The Washington Post’s Catherine Belton reported on similar tensions within Moscow last week:
Tension has been breaking out into the open among the Russian elite over the mounting cost of sanctions on the economy. Executives from major businesses have been warning in growing numbers that central bank interest rate hikes to combat rampant inflation — caused by sanctions and Putin’s wartime spending spree — could bring the economy to a halt next year.
There could be a rash of bankruptcies, including in Russia’s strategically sensitive military industry, where the boom in production fueling Russia’s war in Ukraine is forecast to slow next year, the executives have said. The result could be that Russia would no longer be able to replenish the equipment being lost on the battlefield at such high rates….
Sergei Chemezov, the close Putin ally who heads Russia’s state arms conglomerate RosTec, warned at the end of October that if rates remained at current levels, “practically a majority of our enterprises will go bankrupt,” and he said Russia could be forced to curtail arms exports….
For Putin, the pressure is growing, despite the widespread view in the West that time is on the Russian president’s side, said Tatiana Stanovaya, founder of France-based political consultancy R.Politik.

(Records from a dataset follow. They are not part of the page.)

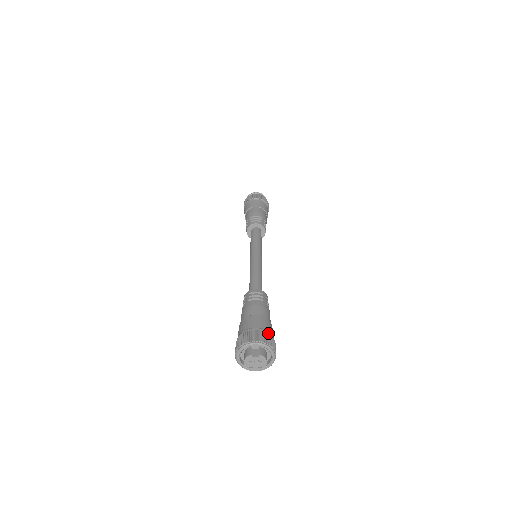
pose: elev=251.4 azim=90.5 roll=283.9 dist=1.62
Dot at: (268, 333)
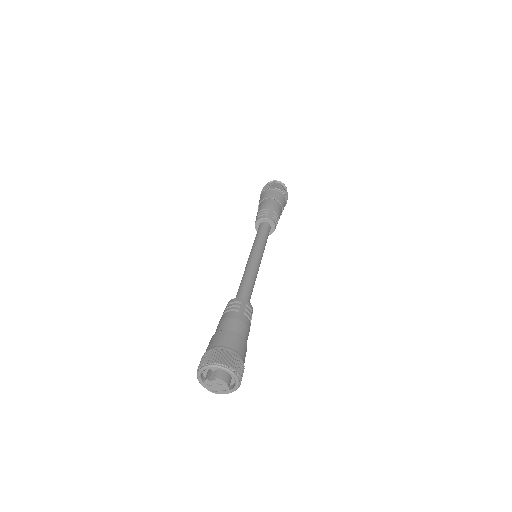
Dot at: (228, 351)
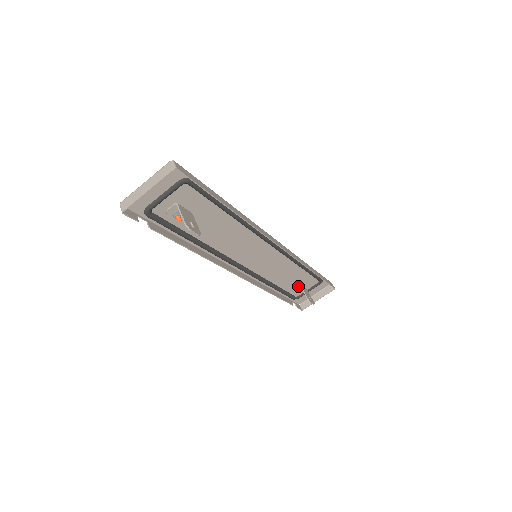
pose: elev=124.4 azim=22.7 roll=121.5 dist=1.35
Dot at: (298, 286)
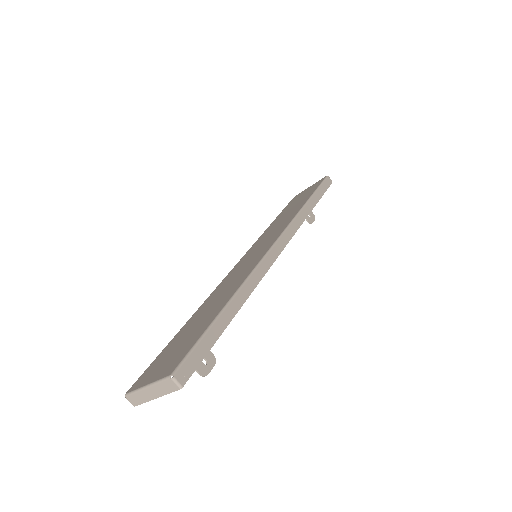
Dot at: occluded
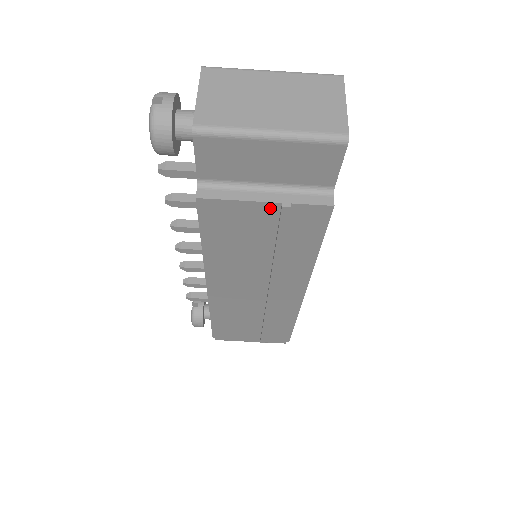
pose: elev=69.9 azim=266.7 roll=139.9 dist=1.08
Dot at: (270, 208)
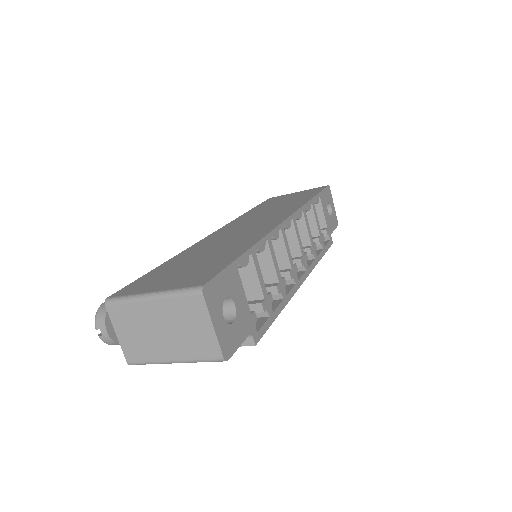
Dot at: occluded
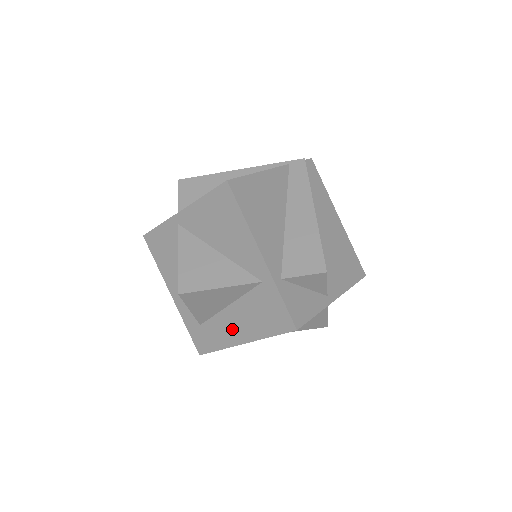
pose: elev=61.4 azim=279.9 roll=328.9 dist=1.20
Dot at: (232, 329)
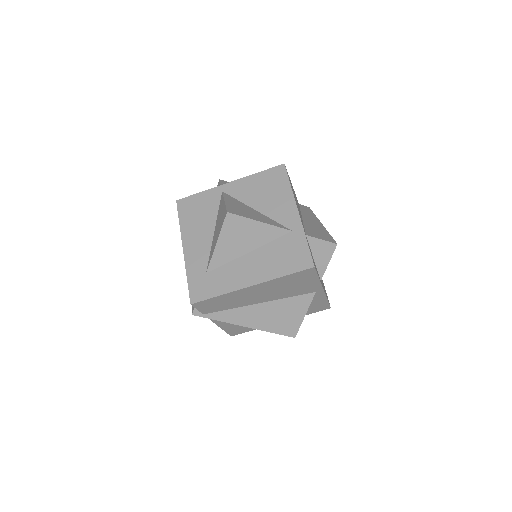
Dot at: (244, 273)
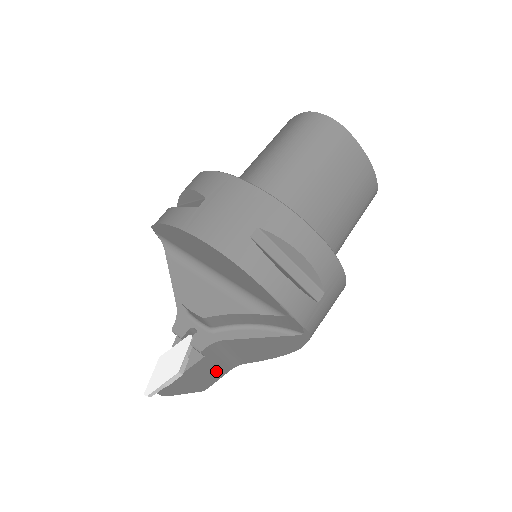
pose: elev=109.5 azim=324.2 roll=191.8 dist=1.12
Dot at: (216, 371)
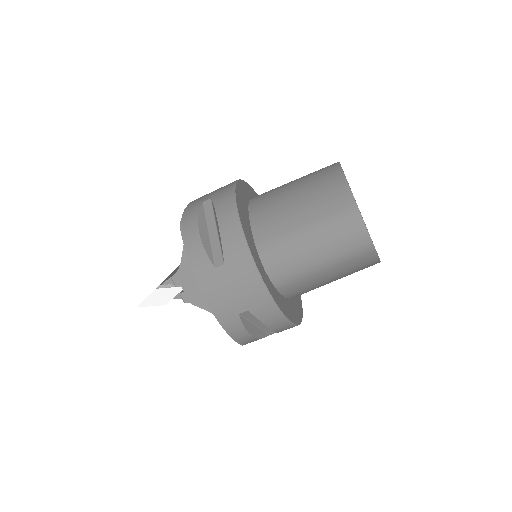
Dot at: occluded
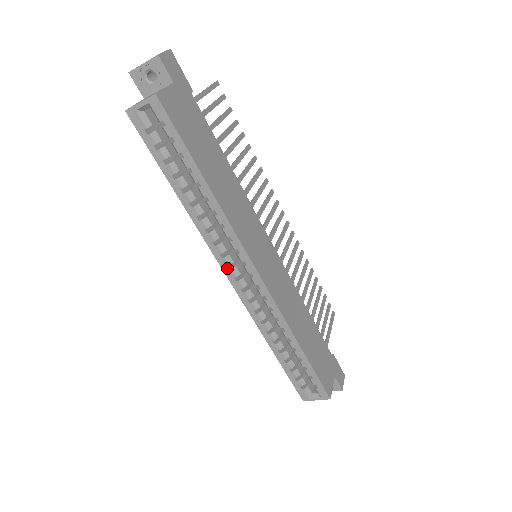
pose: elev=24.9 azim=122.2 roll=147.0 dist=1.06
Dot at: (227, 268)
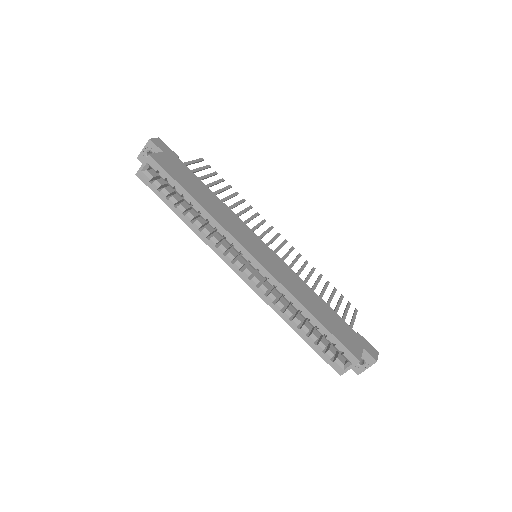
Dot at: (232, 264)
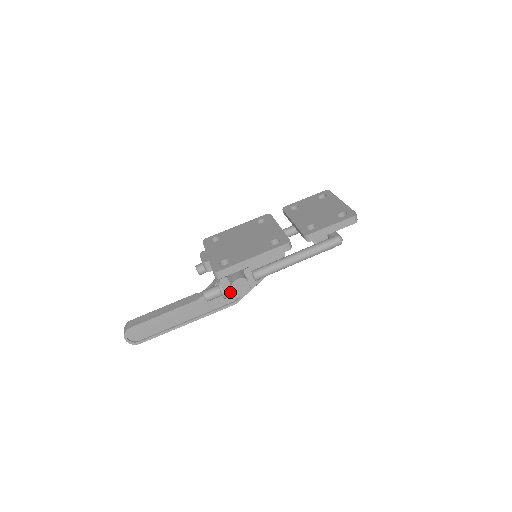
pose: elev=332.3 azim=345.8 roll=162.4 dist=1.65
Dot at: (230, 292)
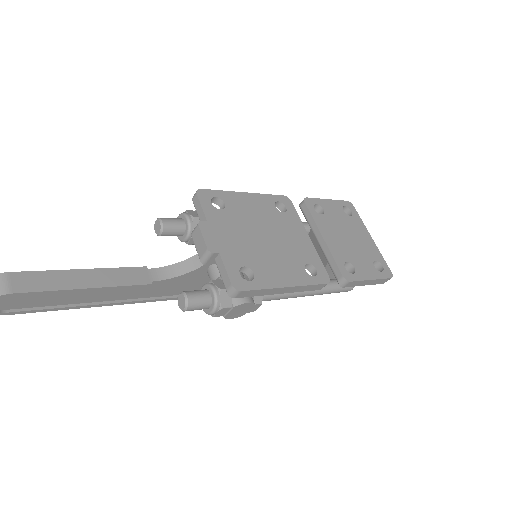
Dot at: (223, 312)
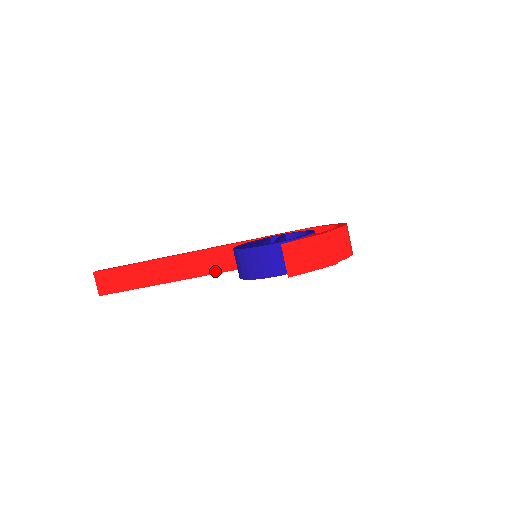
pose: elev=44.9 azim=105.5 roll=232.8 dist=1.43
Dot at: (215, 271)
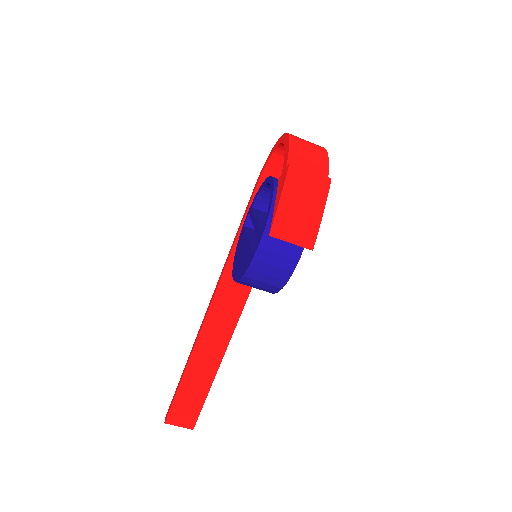
Dot at: (242, 303)
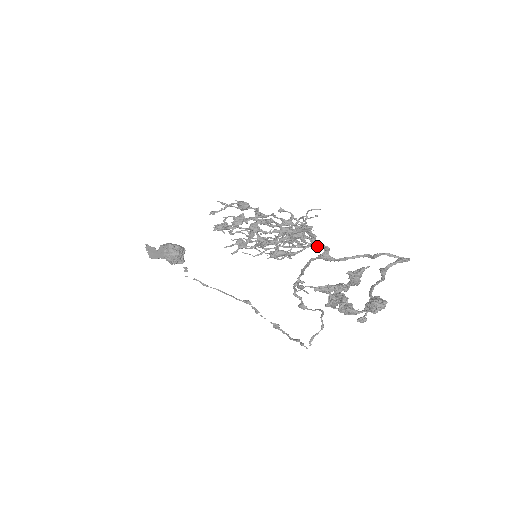
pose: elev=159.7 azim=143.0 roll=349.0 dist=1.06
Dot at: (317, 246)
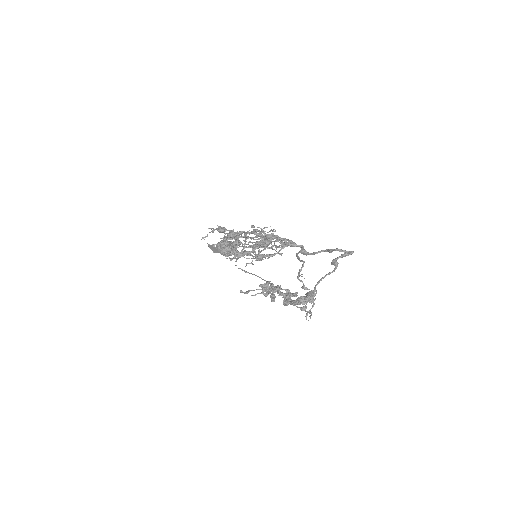
Dot at: (291, 246)
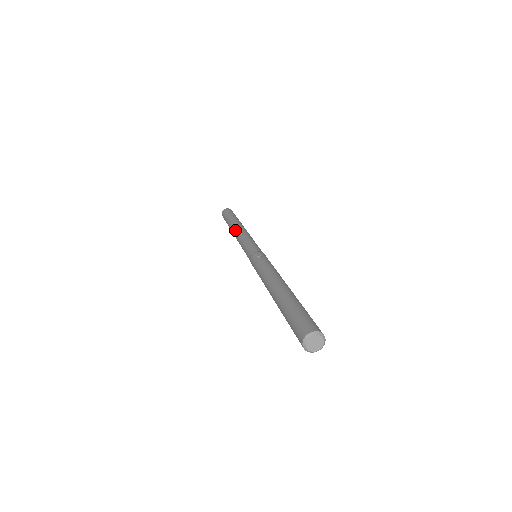
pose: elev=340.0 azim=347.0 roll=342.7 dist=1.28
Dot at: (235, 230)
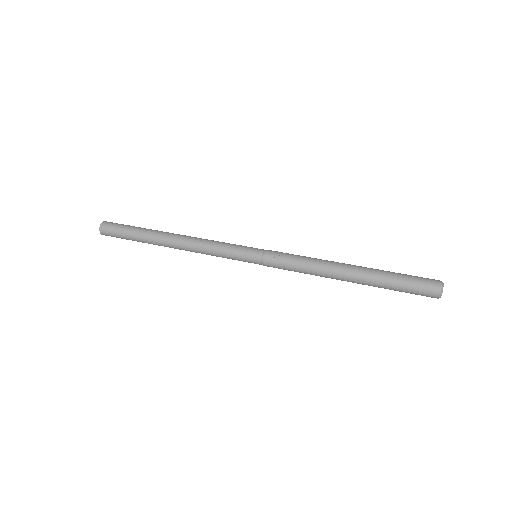
Dot at: (179, 245)
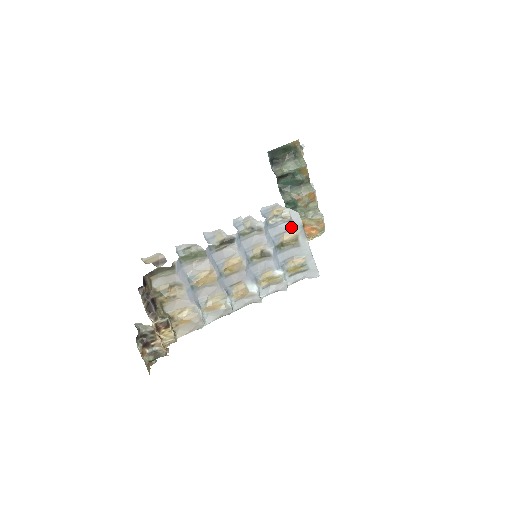
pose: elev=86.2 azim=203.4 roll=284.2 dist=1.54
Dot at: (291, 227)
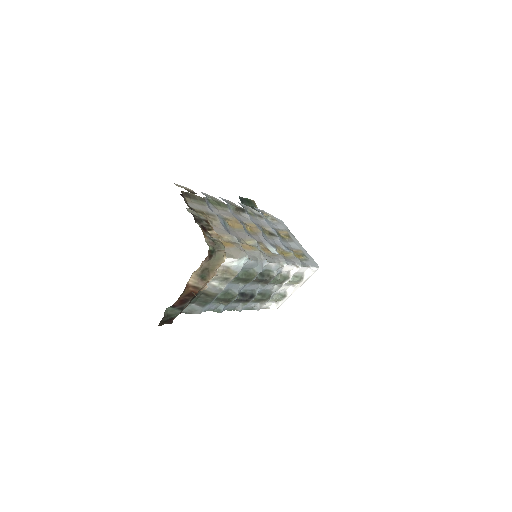
Dot at: (281, 228)
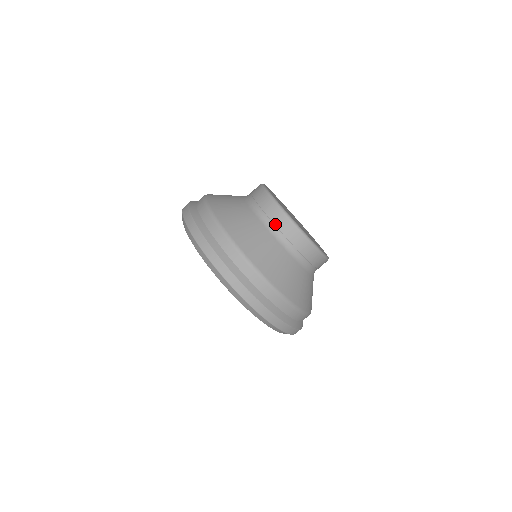
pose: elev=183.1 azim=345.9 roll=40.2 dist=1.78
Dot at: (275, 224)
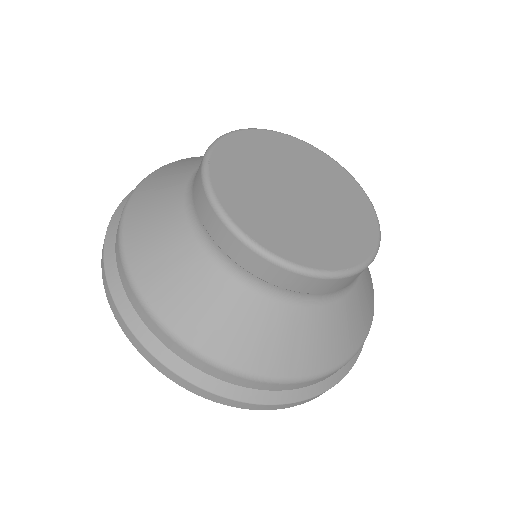
Dot at: (194, 196)
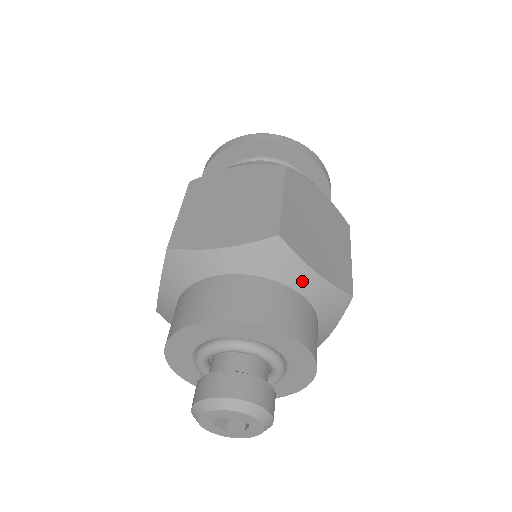
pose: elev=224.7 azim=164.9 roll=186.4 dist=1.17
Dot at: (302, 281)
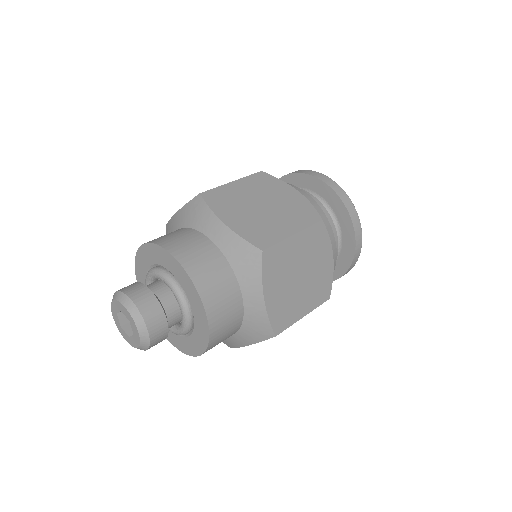
Dot at: (213, 230)
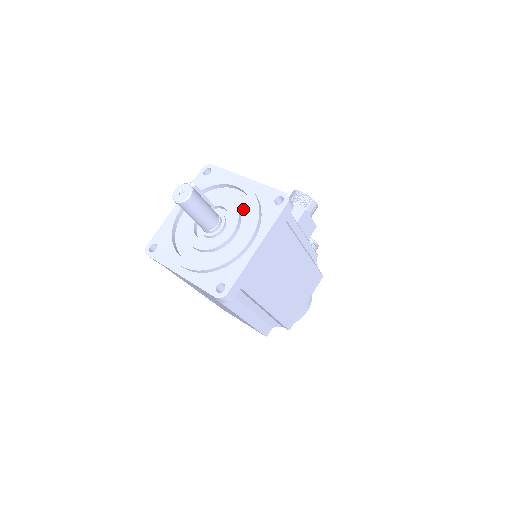
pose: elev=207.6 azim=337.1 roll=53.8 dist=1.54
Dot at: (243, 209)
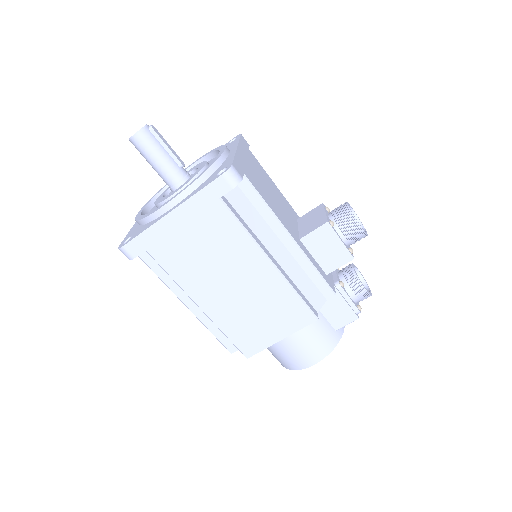
Dot at: occluded
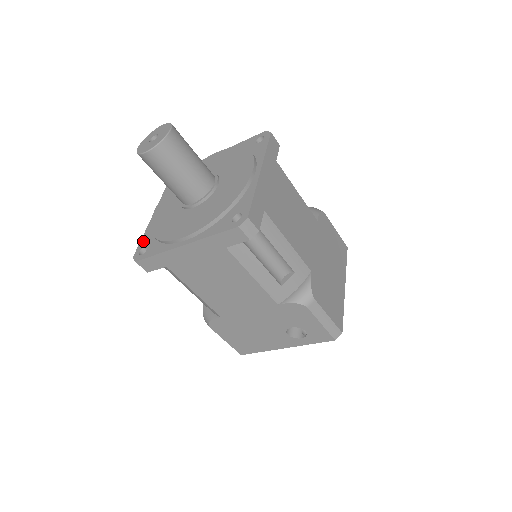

“Putin is ready to fight for as long as necessary. … But Putin is hurrying. He can’t maintain such an intensity of military action and losses in terms of people and equipment as he has in the last months,” she said.
It is always worth remembering that 18 months ago a Russian mercenary was able to march very close to Moscow in open defiance of Vladimir Putin.
None of this is to say that democracies are not feeling it as well. But I do not buy that global trends in 2024 are uniquely hitting democratic regimes harder. We are simply able to observe the stresses they encounter far more readily than in Tehran, Pyongyang, or Moscow. Which means that 2025 might be an even more unstable year than 2024.
South Korea represents a far more serious wobble, and yet in the end South Korean president Yoon Suk Yeol’s gamble for political resurrection did not pay off.
"Which means that 2025 might be an even more unstable year than 2024."
And just the team to lead the US amidst growing international instability: tRump and MAGA.
Can it get any worse? Well, you ain't seen nuthin' yet!
If I’ve learned one thing this century, it’s that Bad Things Are Bad, and that those in charge are generally blamed. I think we all misunderstood this year’s elections and events as being driven primarily by local factors, when really the whole world is mad about a shitty four years— about the pandemic, the strife it caused, the disorder it brought and the inflation it triggered. And Prof. Drezner is right, nobody’s been immune. And to give my hobbyhorse a good rocking, this is why the narrative of Trump triumph, Dem collapse is wrong and pernicious. We’ve had so many insanely close elections that a merely extremely close election looks like a blowout.